British Prime Minister Liz Truss on Thursday defended her government’s controversial mini-budget, which has sparked widespread economic turmoil, stressing that it was the “decisive action” needed for long-term growth.
In her first round of interviews with local BBC radio stations across the country since the tax cut and high government loan measures were tabled by Chancellor Kwasi Kwarteng in the House of Commons last week, the recently elected leader urged “controversial and difficult decisions”. taken to improve the situation in the UK.
Truss was keen to continue highlighting the largely welcome action being taken to freeze fuel bills for households and businesses amid rising global energy costs in the wake of the Russia-Ukraine conflict.
“We had to take decisive action to get people through this winter and next winter,” Truss said.
“I understand that families are struggling with their fuel bills and we needed to take urgent action to grow our economy and get Britain moving and also to tackle inflation. And of course that means making controversial and difficult decisions and I’m willing to do that as Prime Minister because what’s important to me is that we get our economy moving,” she said.
Truss was repeatedly challenged over the tumbling pound against the dollar and the Bank of England having to step in with emergency measures to buy back the country’s long-term bonds, and Truss insisted the tax cuts announced last week were the right answer.
“If we have higher taxes going into tough economic times, it’s likely to lead to a recession. I want people to stay in work and earn higher wages,” she said.
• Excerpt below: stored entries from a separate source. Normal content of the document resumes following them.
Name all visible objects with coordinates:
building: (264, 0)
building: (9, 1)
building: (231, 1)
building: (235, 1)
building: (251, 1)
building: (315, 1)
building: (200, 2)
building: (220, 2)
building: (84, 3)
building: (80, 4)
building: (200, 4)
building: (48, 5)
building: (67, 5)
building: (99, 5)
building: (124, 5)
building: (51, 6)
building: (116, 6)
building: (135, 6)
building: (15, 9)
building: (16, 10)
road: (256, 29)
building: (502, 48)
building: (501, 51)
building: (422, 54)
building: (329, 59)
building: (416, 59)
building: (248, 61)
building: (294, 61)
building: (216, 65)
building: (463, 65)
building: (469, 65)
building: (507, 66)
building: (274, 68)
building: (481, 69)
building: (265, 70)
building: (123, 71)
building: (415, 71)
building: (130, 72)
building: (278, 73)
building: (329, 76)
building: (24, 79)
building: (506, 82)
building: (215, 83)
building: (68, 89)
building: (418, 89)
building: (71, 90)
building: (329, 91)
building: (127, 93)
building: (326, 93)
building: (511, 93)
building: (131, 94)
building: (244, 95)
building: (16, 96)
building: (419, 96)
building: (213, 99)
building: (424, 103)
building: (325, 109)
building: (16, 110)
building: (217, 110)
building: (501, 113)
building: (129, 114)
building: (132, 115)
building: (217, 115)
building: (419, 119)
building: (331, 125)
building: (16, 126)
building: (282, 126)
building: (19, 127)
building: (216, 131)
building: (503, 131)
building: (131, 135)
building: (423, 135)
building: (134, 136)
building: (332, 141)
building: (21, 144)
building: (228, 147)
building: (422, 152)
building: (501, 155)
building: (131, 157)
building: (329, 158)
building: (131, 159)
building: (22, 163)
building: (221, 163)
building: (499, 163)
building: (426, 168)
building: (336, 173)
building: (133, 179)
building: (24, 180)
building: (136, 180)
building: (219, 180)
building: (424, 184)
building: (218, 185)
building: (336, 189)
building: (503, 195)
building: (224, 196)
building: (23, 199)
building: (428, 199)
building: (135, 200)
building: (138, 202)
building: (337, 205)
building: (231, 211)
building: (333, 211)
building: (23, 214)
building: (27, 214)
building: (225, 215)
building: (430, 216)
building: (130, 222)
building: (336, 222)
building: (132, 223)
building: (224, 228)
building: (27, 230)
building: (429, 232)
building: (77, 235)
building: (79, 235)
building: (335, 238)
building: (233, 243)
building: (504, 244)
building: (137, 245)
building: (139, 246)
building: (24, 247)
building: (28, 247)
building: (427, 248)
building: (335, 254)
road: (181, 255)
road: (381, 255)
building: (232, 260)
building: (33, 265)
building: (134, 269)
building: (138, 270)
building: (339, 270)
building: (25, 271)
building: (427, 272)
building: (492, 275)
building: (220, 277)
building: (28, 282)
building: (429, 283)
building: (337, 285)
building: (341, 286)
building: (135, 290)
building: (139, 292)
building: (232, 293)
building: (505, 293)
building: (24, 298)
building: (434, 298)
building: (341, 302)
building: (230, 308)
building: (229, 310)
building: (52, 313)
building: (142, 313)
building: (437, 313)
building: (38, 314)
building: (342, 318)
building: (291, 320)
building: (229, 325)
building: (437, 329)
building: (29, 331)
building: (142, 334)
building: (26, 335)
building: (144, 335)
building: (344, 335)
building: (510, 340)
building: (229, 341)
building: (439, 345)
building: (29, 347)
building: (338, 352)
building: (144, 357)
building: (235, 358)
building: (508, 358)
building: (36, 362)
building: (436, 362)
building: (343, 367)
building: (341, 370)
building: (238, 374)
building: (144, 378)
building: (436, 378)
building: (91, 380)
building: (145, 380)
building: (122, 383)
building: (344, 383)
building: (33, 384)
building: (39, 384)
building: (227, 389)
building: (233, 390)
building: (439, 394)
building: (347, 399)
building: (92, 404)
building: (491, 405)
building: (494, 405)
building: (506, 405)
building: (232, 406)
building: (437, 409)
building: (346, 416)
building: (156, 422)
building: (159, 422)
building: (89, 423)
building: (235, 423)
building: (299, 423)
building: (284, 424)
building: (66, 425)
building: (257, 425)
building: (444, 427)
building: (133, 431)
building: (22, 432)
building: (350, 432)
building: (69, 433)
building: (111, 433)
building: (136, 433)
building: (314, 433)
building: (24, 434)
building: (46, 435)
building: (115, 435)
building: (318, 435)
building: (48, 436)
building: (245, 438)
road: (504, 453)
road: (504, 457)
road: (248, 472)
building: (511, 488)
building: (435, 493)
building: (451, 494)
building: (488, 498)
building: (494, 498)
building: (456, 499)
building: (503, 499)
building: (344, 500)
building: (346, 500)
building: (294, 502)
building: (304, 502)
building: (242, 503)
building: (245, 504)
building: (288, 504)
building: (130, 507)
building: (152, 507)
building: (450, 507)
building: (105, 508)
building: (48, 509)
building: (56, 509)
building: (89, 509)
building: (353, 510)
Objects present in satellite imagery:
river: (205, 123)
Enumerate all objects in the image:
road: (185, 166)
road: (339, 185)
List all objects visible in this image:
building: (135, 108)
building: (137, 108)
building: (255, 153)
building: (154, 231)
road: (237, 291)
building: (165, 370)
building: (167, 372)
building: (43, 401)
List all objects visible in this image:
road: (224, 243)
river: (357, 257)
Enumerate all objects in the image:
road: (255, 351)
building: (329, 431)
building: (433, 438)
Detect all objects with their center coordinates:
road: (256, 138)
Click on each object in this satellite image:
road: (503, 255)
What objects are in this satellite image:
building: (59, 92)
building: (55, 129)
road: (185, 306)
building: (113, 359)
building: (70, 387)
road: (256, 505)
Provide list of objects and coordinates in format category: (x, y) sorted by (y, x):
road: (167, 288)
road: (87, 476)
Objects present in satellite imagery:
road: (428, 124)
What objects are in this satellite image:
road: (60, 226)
Asked whether her government’s policy of cutting taxes on the very wealthy was fair to the general public amid a cost of living crisis, she added: “The reality is that taxes on the being lowered across the board… everyone helps because it helps the economy grow and for too long the debate in this country has been about distribution, not how we grow our economy.
“It’s not fair to have a recession, it’s not fair to have a city where you don’t get the investment, it’s not fair if we don’t get high-paying jobs in the future because we get the highest tax .” burden in 70 years. That’s what’s not fair.” Truss, who beat former Indian Chancellor Rishi Sunak in the Tory leadership election earlier this month on her pledges to cut taxes, insisted there were “tough markets around the world.” and that the problem in the UK was therefore not an isolated one.
The scheduled interview rounds come ahead of the ruling Conservative Party’s annual conference, which begins this weekend in Birmingham. It will be Truss’ first appearance as party leader at the annual event, where the economy and ongoing unrest are expected to dominate much of the agenda.